One of those calls, came June 3 from a woman who said a “truck that looked like a bulk milk truck” was “spraying liquid manure” for more than 11 hours near her home. Burkhart hurried to the scene, smelled a “horrible stench” and videotaped the truck in the field for documentation.

Burkhart said the caller’s five children had to leave the home because of the smell.


Disagreeing degrees

Although Burkhart lives a half-mile from a Dutch dairy, supporters reject claims that farm odors keep people indoors.

The brothers at Homier and Sons, also located near a Dutch dairy and in the path of whatever wind-borne stench there may be, feel differently about the degree of odor.

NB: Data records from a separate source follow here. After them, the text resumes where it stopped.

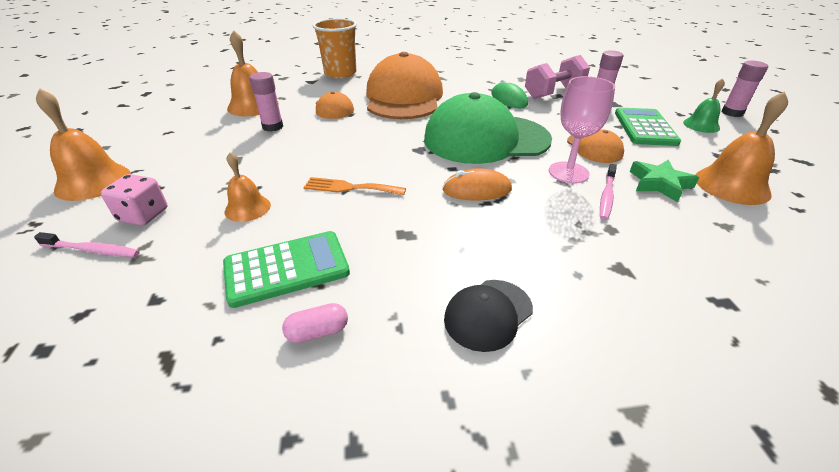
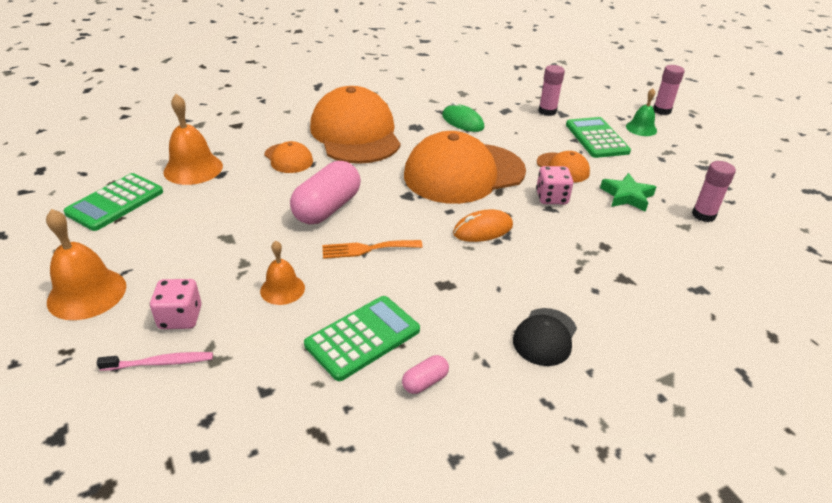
camera: 20 degrees left, 0 degrees up
(176, 121) = (115, 202): none -> green calculator
(273, 127) = (237, 193): pink glue stick -> pink glue stick (703, 215)
(338, 149) = (327, 208): none -> pink capsule
(340, 73) = (263, 109): orange cup -> none
(486, 139) = (464, 173): green cap -> orange cap
(553, 93) = (502, 108): pink dumbbell -> none
(568, 172) = (551, 198): pink goblet -> pink dice
(606, 196) = (590, 216): pink toothbrush -> none
(731, 185) = (680, 188): orange bell -> none

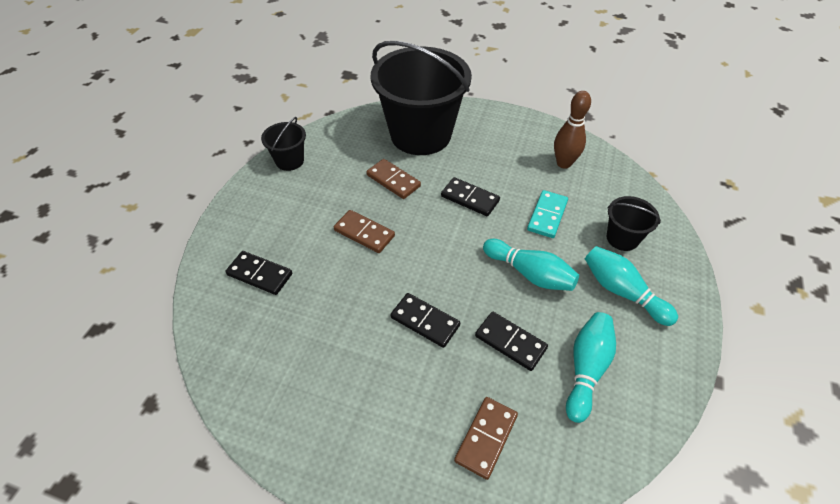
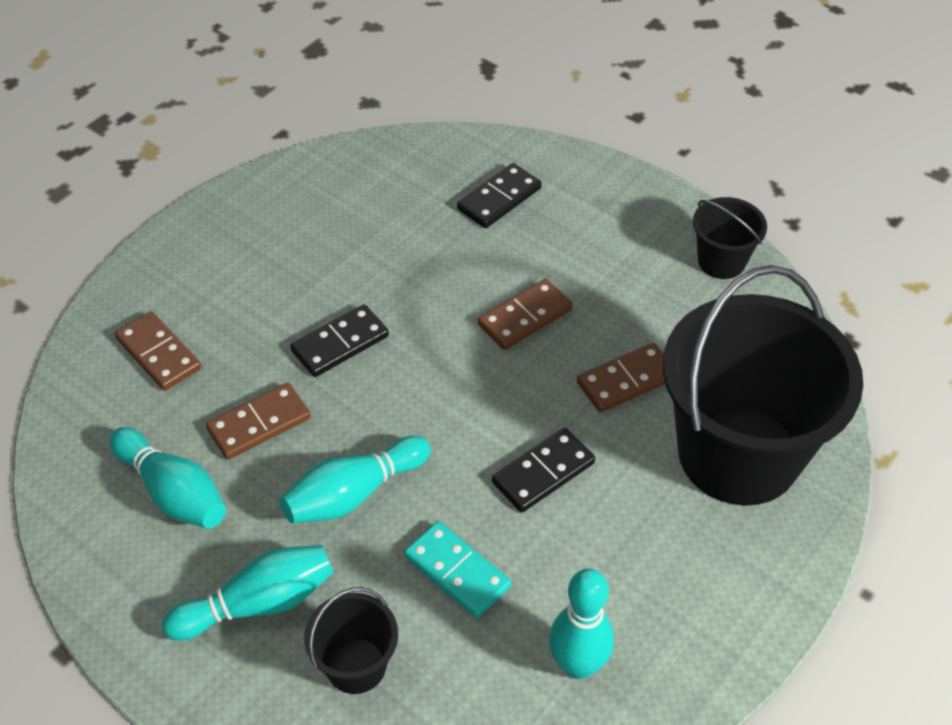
camera: 110 degrees right, 0 degrees up
(510, 342) = (259, 424): black domino -> brown domino
(564, 163) = (577, 665): brown bowling pin -> turquoise bowling pin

Both men agree that manure does smell, but also agree that spreading it has to be done. They estimate those smells blow uptown six to seven days a year, but urge people to think before they complain.

“You should get a whiff of the smell at the General Motors foundry in Defiance. It’s horrible, definitely worse than any farm. But no one says anything because those are good-paying jobs,” Eric Homier said.

Although Homier acknowledges complaints against the farms come from various people, he maintains that the townsfolk, not the farm families, make the biggest fuss.


‘Money and guts’

Yet farm families have their own complaints, too.

Jealousy isn’t uncommon between people when one gets bigger, more modern equipment. With unknown farmers coming to the area and building brand-new, top-notch facilities, the situation is no different.

“There’s nothing stopping any local guy [from expanding] other than money and guts,” Kevin Homier said.

For local farmers who are opposed, dairy expert Tim Demland points out one factor: The Dutch dairies are ahead of their American counterparts in technology and capital.

“These operations are coming in where most guys should have been already,” said Demland, Putnam County extension association in dairy industry enhancement. He notes most farms in Putnam County have missed two generations of expansion because they lack capital to take on the project.

For them, it’s jealousy and fear of being crowded from the marketplace, he said.

But it shouldn’t be a fear.

Ohio dairymen meet only 95 percent of the state’s production needs, so there’s no real threat for smaller farmers to be afraid of being driven from their livelihood, Demland said.


Regulations

“To get around [regulations], they come in here and squeak by every way they can to get by the rules and regulations. They have it down to a science,” said a Defiance County resident at the August 2000 forum.

Demland disagrees that the Dutch dairymen evade environmental permits by starting up and then hovering around 690 cows.

Livestock operations of all sizes must meet general environmental protection regulations. The Ohio Department of Agriculture regulates large livestock facilities through permitting and operating regulations. To be kept under the state’s watchful eye, a farm must have 1,000 animal units. In this case, 700 dairy cows meets that guideline.

U.S. Environmental Protection Agency regulations must also be met.


Making changes

Although Ohio State’s Glen Arnold acknowledges that the Dutch dairymen have every right to be here, the farms need to make some changes.

One of Arnold’s top recommendations is improved manure storage to prevent future runoff. Both Putnam County dairies have admitted to manure spills.

Yet, Arnold says their quick cleanups spoke louder than words and showed that even with the fierce resistance, they want the best for their community.

As their extension agent, he also stresses the importance of windbreaks to cut down on odor.

In addition, because of the flat landscape, the dairies are very visible and “people smell with their eyes,” Arnold said.


Here to stay

“These guys are a lot braver than me,” Homier said, stressing that the families immigrate to an unknown land, often leaving behind farming legacies, and attempt to make a go of the dairy lifestyle.

For the Homiers, and many they know, the Dutch dairies are there to stay.

“If they’re going to be here, we want them to be successful,” Arnold said.